Вгрызаюсь в «Музыку как предмет логики» Лосева.
На первых страницах, честно говоря, даже задохнулся от обиды и возмущения: как же так мой любимый Лосев до такой степени мог себя обманывать? Я понимаю, что тогда была середина 20-х, он спорил с материалистами и физиократами разной степени вульгарности… но утверждать вот так, безапелляционным тоном, что в музыке нет «обычных» материальных и пространственных категорий? Мне кажется, споря с материалистами и отстаивая самобытность «эйдоса», Лосев впал в противоположную крайность — полного игнорирования взаимосвязанности материального, психического и «эйдосно-логосного».
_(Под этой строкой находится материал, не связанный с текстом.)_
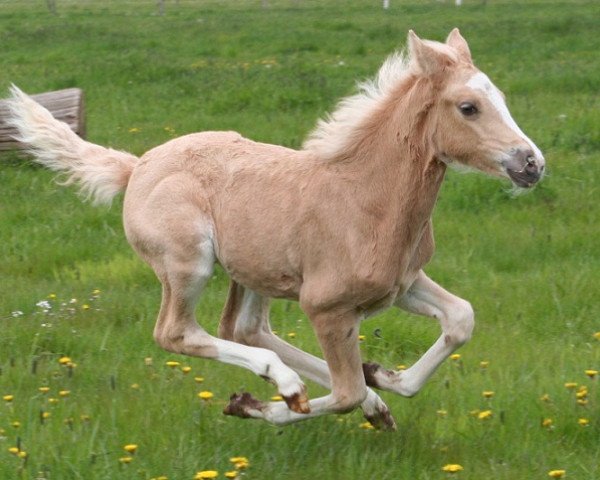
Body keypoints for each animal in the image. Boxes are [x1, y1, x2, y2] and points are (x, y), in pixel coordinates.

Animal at [7, 28, 544, 430]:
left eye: (500, 98)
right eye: (468, 107)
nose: (532, 164)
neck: (365, 199)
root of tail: (136, 165)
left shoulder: (401, 285)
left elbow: (460, 320)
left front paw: (384, 379)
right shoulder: (327, 307)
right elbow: (345, 393)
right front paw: (253, 405)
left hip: (253, 272)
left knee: (244, 328)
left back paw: (359, 395)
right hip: (189, 262)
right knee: (178, 333)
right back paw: (284, 382)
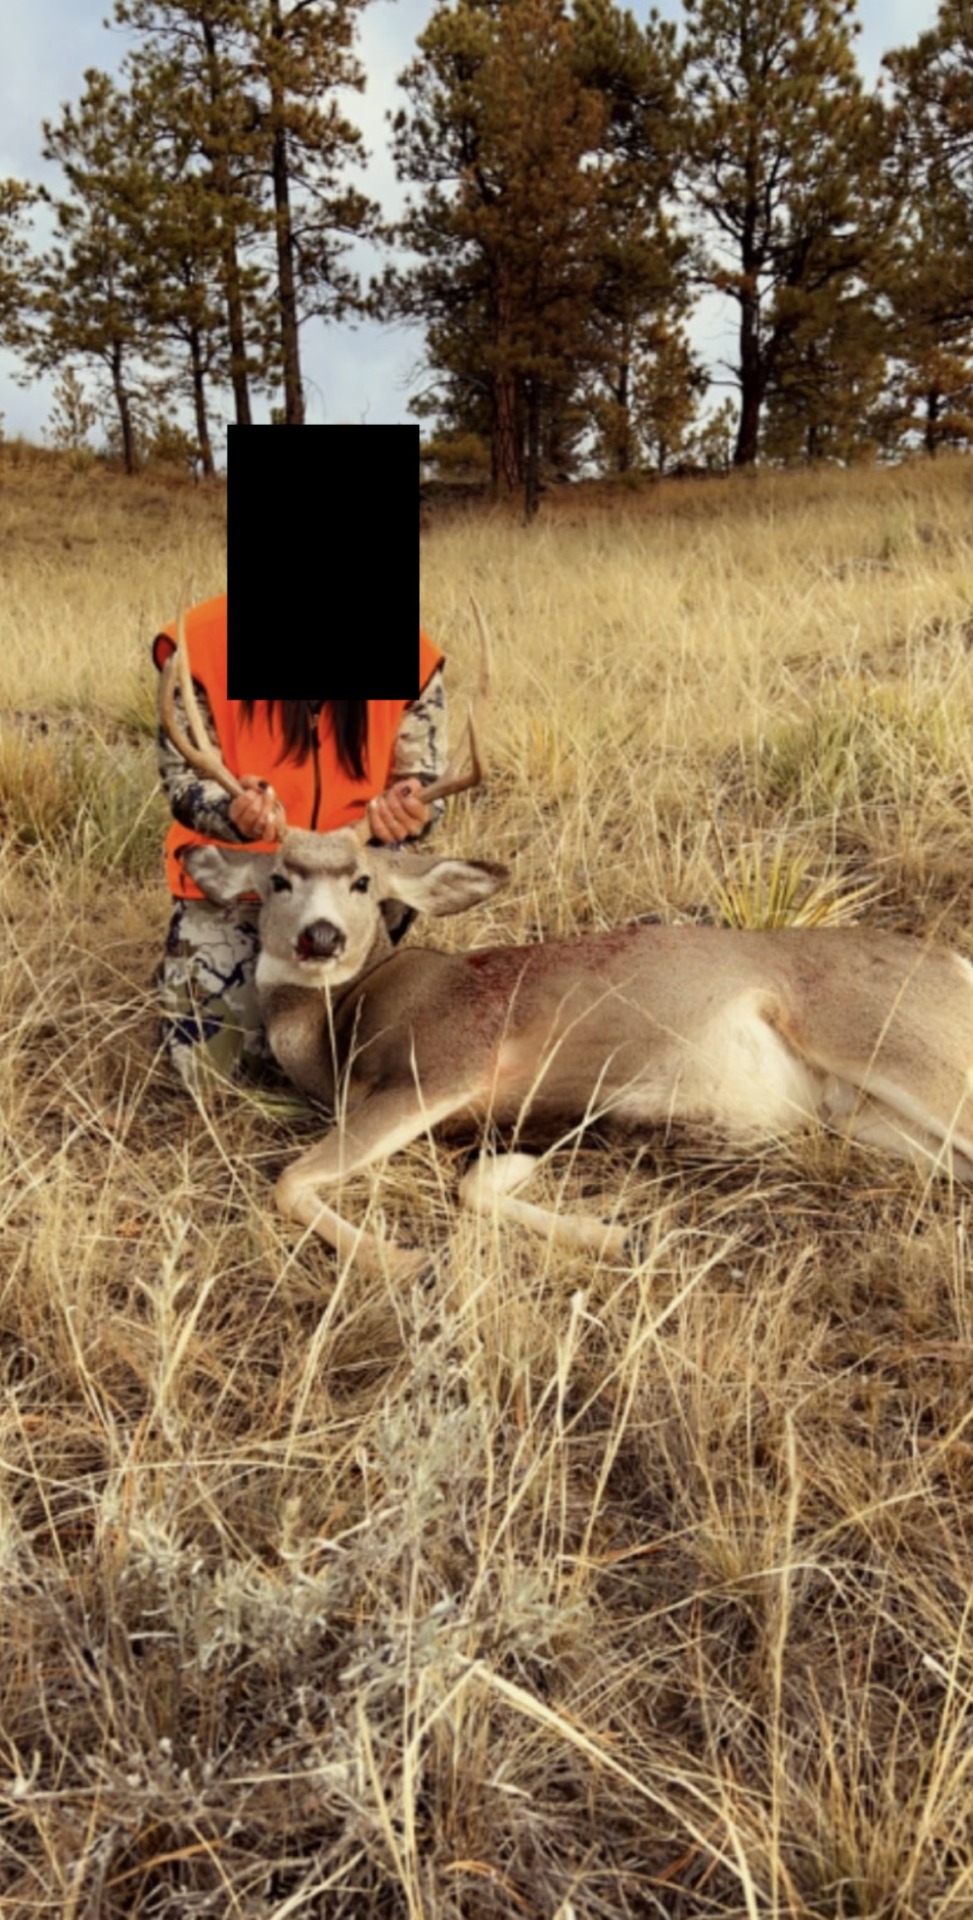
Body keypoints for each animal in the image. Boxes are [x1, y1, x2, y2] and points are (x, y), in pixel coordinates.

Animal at [159, 615, 973, 1279]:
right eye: (277, 878)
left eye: (362, 881)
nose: (320, 936)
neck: (339, 1027)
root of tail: (955, 963)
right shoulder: (526, 1120)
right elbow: (476, 1184)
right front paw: (621, 1237)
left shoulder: (446, 1062)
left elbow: (289, 1180)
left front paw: (405, 1261)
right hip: (865, 1116)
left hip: (894, 1042)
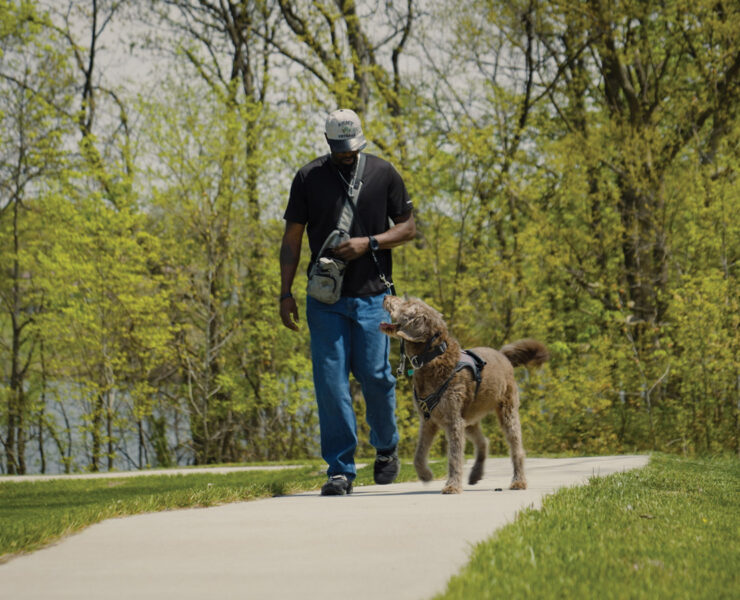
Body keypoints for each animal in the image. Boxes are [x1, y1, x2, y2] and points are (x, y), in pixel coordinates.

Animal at [382, 294, 548, 492]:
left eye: (407, 303)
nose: (386, 296)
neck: (432, 358)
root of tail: (503, 356)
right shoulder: (428, 420)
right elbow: (419, 454)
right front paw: (426, 475)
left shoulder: (453, 420)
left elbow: (454, 456)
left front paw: (452, 486)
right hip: (469, 418)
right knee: (483, 442)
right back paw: (476, 474)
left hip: (507, 412)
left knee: (517, 449)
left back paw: (518, 481)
Счас попробую объяснить, о чём я. Ведь с первобытных времён слух всегда был для человека важнейшим источником информации об окружающем мире — некоторые вообще утверждают, что до определённого момента более значимым и заслуживающим доверия, чем зрение. Скажем, блеяние травоядного и рык хищника — это не просто звуки, но и сигналы по шкале «сильный-слабый», «опасный-безопасный», «большой-маленький» и т.п. Грохот падающих камней — это свидетельство о перемещении именно что большого и тяжёлого. Собственно, почему такое впечатление на древнего человека производят гром и молния? И то и другое — свидетельство события, которое, с точки зрения чувств, до громадной степени превосходит по масштабу любое «человеческое». И при этом предельно конкретно, адресно: отсюда идея про связь этого события с волей некой божественной личности.
То есть любой звук, хотим мы этого или нет, обременён для нас массой атрибутов именно что «материального», «пространственного» свойства. Низкое-высокое, тяжёлое-лёгкое, твёрдое-мягкое, быстрое-медленное и т.д.: всё это не только «можно» выразить в звуке, но и любой звук всегда несёт в себе тот или иной «материальный» атрибут или сигнал. Уж в природе-то он совершенно точно никакая не абстракция.
Другой вопрос — его Лосев, увы, не ставит — является ли это сущностью звука, или же только внешними по отношению к самому звуку нашими особенностями восприятия? Грохот симфонического оркестра бьёт по барабанным перепонкам не слабее камнепада — однако ж, в отличие от камнепада, не свидетельствует ни о каком масштабном событии в физическом мире. А ведь древний человек, зажав уши, наверняка бежал бы из концертного зала в ужасе — ему трудно было бы объяснить, что на самом деле ничего такого страшного не происходит.
Живи я в 20-е, я бы, наверное, следуя логике Серебряного века, сказал бы, что музыка доносит до нас свидетельство о вещах и событиях не нашего, а некоего другого, потустороннего мира, «небесных сфер» каких-нибудь. А в конце 90-х — что в некой «виртуальной реальности», созданной или угаданной композитором.
А вот сейчас думаю, что академик Павлов был, в сущности, не так уж и неправ. И что физиология и нейрология музыки — только не тупая, а тонкая — дала бы, наверное, гораздо больше, чем попытка вывести её в чистую абстракцию. Разговор о музыке как об игре потока чувств, stream, бегущий по нервным волокнам и переливающийся из одного в другое — на той самой удивительной грани, где «слово» (знак) становится «плотью» (биологическим импульсом) и через это преобразует «материю». Тут, собственно, на ум приходит И.А.Ефремов — в особенности гиринская лекция из «Лезвия бритвы», где он эстетику физиологизировал. В конце концов, не есть ли танец образ человека, движимого музыкой и выражающего, продолжающего музыку самим собой? То есть музыка как то, что управляет нейронами, и самой биологической сущностью через них.